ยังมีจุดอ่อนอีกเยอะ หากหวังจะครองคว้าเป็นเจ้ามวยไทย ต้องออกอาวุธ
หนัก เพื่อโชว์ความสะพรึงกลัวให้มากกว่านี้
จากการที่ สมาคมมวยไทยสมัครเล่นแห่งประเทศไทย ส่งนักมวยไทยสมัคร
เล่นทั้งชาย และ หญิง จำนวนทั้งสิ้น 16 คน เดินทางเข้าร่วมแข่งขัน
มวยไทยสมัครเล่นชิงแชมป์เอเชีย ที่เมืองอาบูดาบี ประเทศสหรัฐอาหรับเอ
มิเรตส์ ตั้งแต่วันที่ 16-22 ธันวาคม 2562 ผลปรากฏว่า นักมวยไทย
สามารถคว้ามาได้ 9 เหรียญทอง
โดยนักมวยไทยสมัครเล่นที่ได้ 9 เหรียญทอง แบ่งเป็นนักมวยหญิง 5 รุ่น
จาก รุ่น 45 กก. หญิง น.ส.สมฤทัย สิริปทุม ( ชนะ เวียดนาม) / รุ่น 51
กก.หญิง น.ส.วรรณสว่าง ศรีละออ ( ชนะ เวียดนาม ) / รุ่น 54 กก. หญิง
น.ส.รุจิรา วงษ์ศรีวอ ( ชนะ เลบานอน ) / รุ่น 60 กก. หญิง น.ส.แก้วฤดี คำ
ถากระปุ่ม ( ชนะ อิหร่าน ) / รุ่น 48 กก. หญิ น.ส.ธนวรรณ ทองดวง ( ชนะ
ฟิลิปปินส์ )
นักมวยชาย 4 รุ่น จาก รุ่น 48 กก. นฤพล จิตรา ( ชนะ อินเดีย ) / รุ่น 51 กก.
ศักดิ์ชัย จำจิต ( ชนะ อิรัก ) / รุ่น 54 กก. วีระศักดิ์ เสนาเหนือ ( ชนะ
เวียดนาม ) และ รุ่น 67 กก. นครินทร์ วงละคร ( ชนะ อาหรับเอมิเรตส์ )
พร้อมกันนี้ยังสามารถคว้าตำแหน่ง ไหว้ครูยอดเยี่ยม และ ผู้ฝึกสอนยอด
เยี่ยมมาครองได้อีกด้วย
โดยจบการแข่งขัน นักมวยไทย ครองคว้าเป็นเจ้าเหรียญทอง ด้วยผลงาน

What the exercise asks:
In the rows above, replace each "กก." with "กิโลกรัม" and reproduce the lines with everything else unchanged.

Result of this task:
ยังมีจุดอ่อนอีกเยอะ หากหวังจะครองคว้าเป็นเจ้ามวยไทย ต้องออกอาวุธ
หนัก เพื่อโชว์ความสะพรึงกลัวให้มากกว่านี้
จากการที่ สมาคมมวยไทยสมัครเล่นแห่งประเทศไทย ส่งนักมวยไทยสมัคร
เล่นทั้งชาย และ หญิง จำนวนทั้งสิ้น 16 คน เดินทางเข้าร่วมแข่งขัน
มวยไทยสมัครเล่นชิงแชมป์เอเชีย ที่เมืองอาบูดาบี ประเทศสหรัฐอาหรับเอ
มิเรตส์ ตั้งแต่วันที่ 16-22 ธันวาคม 2562 ผลปรากฏว่า นักมวยไทย
สามารถคว้ามาได้ 9 เหรียญทอง
โดยนักมวยไทยสมัครเล่นที่ได้ 9 เหรียญทอง แบ่งเป็นนักมวยหญิง 5 รุ่น
จาก รุ่น 45 กิโลกรัม หญิง น.ส.สมฤทัย สิริปทุม ( ชนะ เวียดนาม) / รุ่น 51
กิโลกรัมหญิง น.ส.วรรณสว่าง ศรีละออ ( ชนะ เวียดนาม ) / รุ่น 54 กิโลกรัม หญิง
น.ส.รุจิรา วงษ์ศรีวอ ( ชนะ เลบานอน ) / รุ่น 60 กิโลกรัม หญิง น.ส.แก้วฤดี คำ
ถากระปุ่ม ( ชนะ อิหร่าน ) / รุ่น 48 กิโลกรัม หญิ น.ส.ธนวรรณ ทองดวง ( ชนะ
ฟิลิปปินส์ )
นักมวยชาย 4 รุ่น จาก รุ่น 48 กิโลกรัม นฤพล จิตรา ( ชนะ อินเดีย ) / รุ่น 51 กิโลกรัม
ศักดิ์ชัย จำจิต ( ชนะ อิรัก ) / รุ่น 54 กิโลกรัม วีระศักดิ์ เสนาเหนือ ( ชนะ
เวียดนาม ) และ รุ่น 67 กิโลกรัม นครินทร์ วงละคร ( ชนะ อาหรับเอมิเรตส์ )
พร้อมกันนี้ยังสามารถคว้าตำแหน่ง ไหว้ครูยอดเยี่ยม และ ผู้ฝึกสอนยอด
เยี่ยมมาครองได้อีกด้วย
โดยจบการแข่งขัน นักมวยไทย ครองคว้าเป็นเจ้าเหรียญทอง ด้วยผลงาน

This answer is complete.